Test II computational results. The nonlinear iterations increase in b because of the high complexity of the problem due to the imbibition phenomena in b

6 Conclusions and Recommendations

The results of the numerical study presented in this work show the robustness and the efficiency of the novel fully implicit numerical approach combining MFD and DFM techniques to model two phase flow in fractured porous media in the presence of capillarity effects. The imbibition phenomenon was investigated during the production of oil from fractured reservoirs, and was successfully analyzed in the light of the wettability of the rock while considering full permeability tensors and unstructured grids.

The following conclusions can be drawn from this work:

  1. (1)

    The comparison between the numerical and the analytical solutions for spontaneous imbibition processes in a closed system with different wetting rock states showed a great match as the oil and water phases mobilize to achieve equilibrium in the system.

  2. (2)

    The orientation of the fracture and the full permeability tensor affects greatly the speed of water breakthrough in certain producing systems. If the principal direction of the permeability tensor is aligned with the fracture orientation, water tends to flow in the fracture first thus missing oil spots in the matrix (depends greatly on the wetness of the rock.

  3. (3)

    The amounts of recovered water at the producer are not greatly affected by the changes in the wettability of the rock, but rather the path of the curve and the time at water breakthrough happens.

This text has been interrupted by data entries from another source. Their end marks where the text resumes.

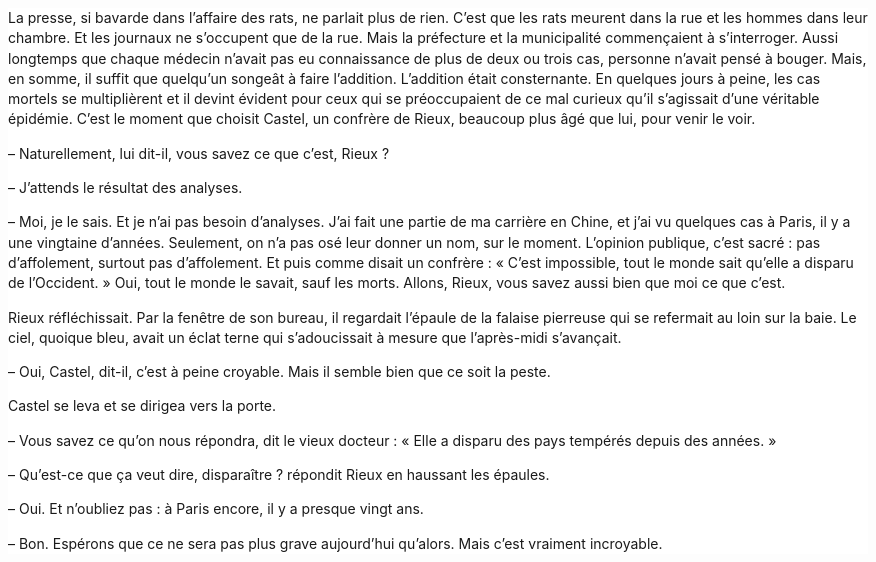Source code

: La presse, si bavarde dans l’affaire des rats, ne parlait
plus de rien. C’est que les rats meurent dans la rue et les
hommes dans leur chambre. Et les journaux ne s’occupent
que de la rue. Mais la préfecture et la municipalité
commençaient à s’interroger. Aussi longtemps que chaque
médecin n’avait pas eu connaissance de plus de deux ou
trois cas, personne n’avait pensé à bouger. Mais, en
somme, il suffit que quelqu’un songeât à faire l’addition.
L’addition était consternante. En quelques jours à peine,
les cas mortels se multiplièrent et il devint évident pour
ceux qui se préoccupaient de ce mal curieux qu’il
s’agissait d’une véritable épidémie. C’est le moment que
choisit Castel, un confrère de Rieux, beaucoup plus âgé
que lui, pour venir le voir.

– Naturellement, lui dit-il, vous savez ce que c’est,
Rieux ?

– J’attends le résultat des analyses.

– Moi, je le sais. Et je n’ai pas besoin d’analyses. J’ai
fait une partie de ma carrière en Chine, et j’ai vu quelques
cas à Paris, il y a une vingtaine d’années. Seulement, on
n’a pas osé leur donner un nom, sur le moment. L’opinion
publique, c’est sacré : pas d’affolement, surtout pas
d’affolement. Et puis comme disait un confrère : « C’est
impossible, tout le monde sait qu’elle a disparu de
l’Occident. » Oui, tout le monde le savait, sauf les morts.
Allons, Rieux, vous savez aussi bien que moi ce que c’est.

Rieux réfléchissait. Par la fenêtre de son bureau, il
regardait l’épaule de la falaise pierreuse qui se refermait
au loin sur la baie. Le ciel, quoique bleu, avait un éclat
terne qui s’adoucissait à mesure que l’après-midi
s’avançait.

– Oui, Castel, dit-il, c’est à peine croyable. Mais il
semble bien que ce soit la peste.

Castel se leva et se dirigea vers la porte.

– Vous savez ce qu’on nous répondra, dit le vieux
docteur : « Elle a disparu des pays tempérés depuis des
années. »

– Qu’est-ce que ça veut dire, disparaître ? répondit
Rieux en haussant les épaules.

– Oui. Et n’oubliez pas : à Paris encore, il y a presque
vingt ans.

– Bon. Espérons que ce ne sera pas plus grave
aujourd’hui qu’alors. Mais c’est vraiment incroyable.

<div id="sec5" style="page-break-after: always;"></div>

On the other hand, the wetting state affects remarkably the amount of the oil produced from a certain model.

  4. (4)

    Introducing capillary forces between the fractures and the matrix impose physical complexities on the problem, which in turn adds to the computational time and the newton iterations needed by the MFD method to converge to a satisfactory solution.

In summary, this work introduced a new approach to study the effect of the wettability of the rock and the associated capillary forces on the performance of the fully implicit MFD method to predict oil recovery ratios with fractures present in the system. The MFD method proved to be robust in preserving the physics of the problem, and accurately mapping the flow path in the investigated domains. Future work will focus on comparing the performance of the MFD method against other discretization schemes for the same application of modeling spontaneous imbibition, and investigating the effect of heterogeneous permeability on the wettability of the rock and the oil recovery process.